Step 7: The Visa Appointment, Interview Tips, and Visa Processing Times
The Visa Interview
During your visa appointment, you will have a brief interview. You should be prepared to answer questions regarding the length of your intended stay in the U.S. and how you will use your professional experience gained in the U.S. when you return to your home country. Consular officials expect to see evidence of your ties to your home country, such as family, property, employment, bank accounts, etc. If the consular official determines that you are not eligible for a non-immigrant visa because you have not presented satisfactory evidence that you intend to return to your home country, they are likely to deny your visa application. There is usually no recourse to the visa denial unless you are able to present new information. You may also be asked to present evidence that you have maintained legal immigration status if you have worked, studied, or resided in the U.S. previously.
Additional points to consider when applying for a U.S. visa can be found here.
Visa Wait Times, Delays, and Denials
Visa processing times can vary widely. Depending on your field of study and your country of origin, you could be put through administrative processing, a form of security check, which could delay the entire visa application process. Please keep that in mind when applying for a visa.
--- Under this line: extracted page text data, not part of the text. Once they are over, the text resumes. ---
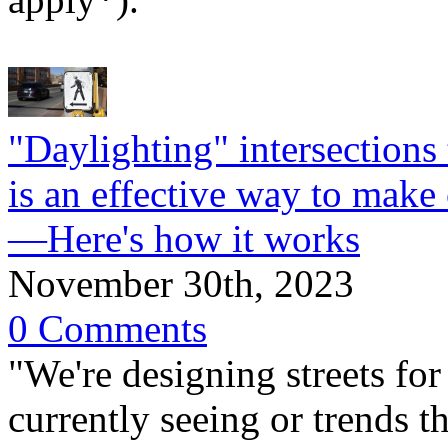
"Daylighting" intersections 
is an effective way to make 
—Here's how it works
November 30th, 2023
0 Comments
"We're designing streets for
currently seeing or trends t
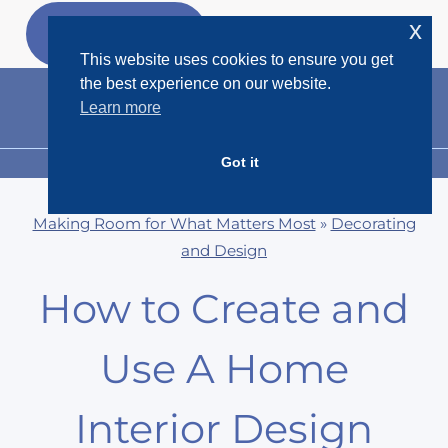
Skip
x
GET MY
FREEBIES
to
This website uses cookies to ensure you get
content
the best experience on our website.
Learn more
Got it
MENU
Making Room for What Matters Most
»
Decorating
and Design
How to Create and
Use A Home
Interior Design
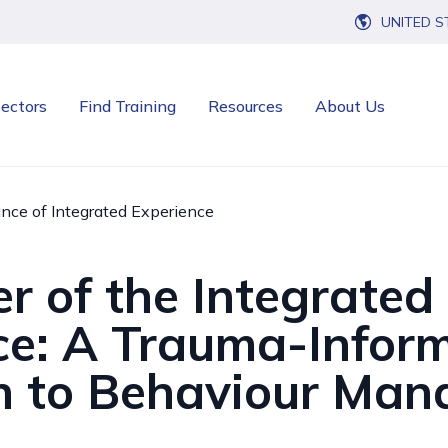
UNITED S
ectors
Find Training
Resources
About Us
nce of Integrated Experience
r of the Integrated
ce: A Trauma-Infor
 to Behaviour Ma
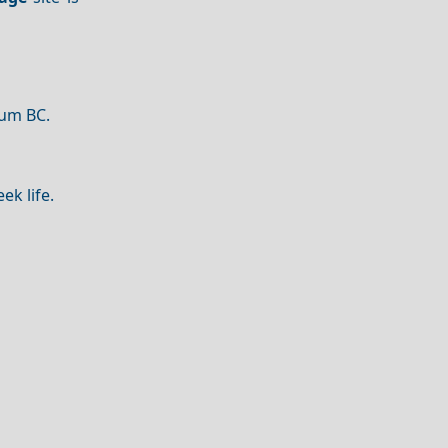
ium BC.
ek life.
If you are told during your visa interview that your application will be subject to a security check or administrative processing, you must alert your HIO Advisor as soon as possible. You may find more information about this process in our Administrative Processing Guide.
Step 8: Arrival in the U.S. & HIO Registration
The U.S. immigration regulations allow you to enter the U.S. no more than 30 days prior to the program start date listed on Item 3 of your Form DS-2019.
You must review our Arrival in the U.S. information for the documents you will need to enter the U.S. with, as well as the details of the required HIO registration.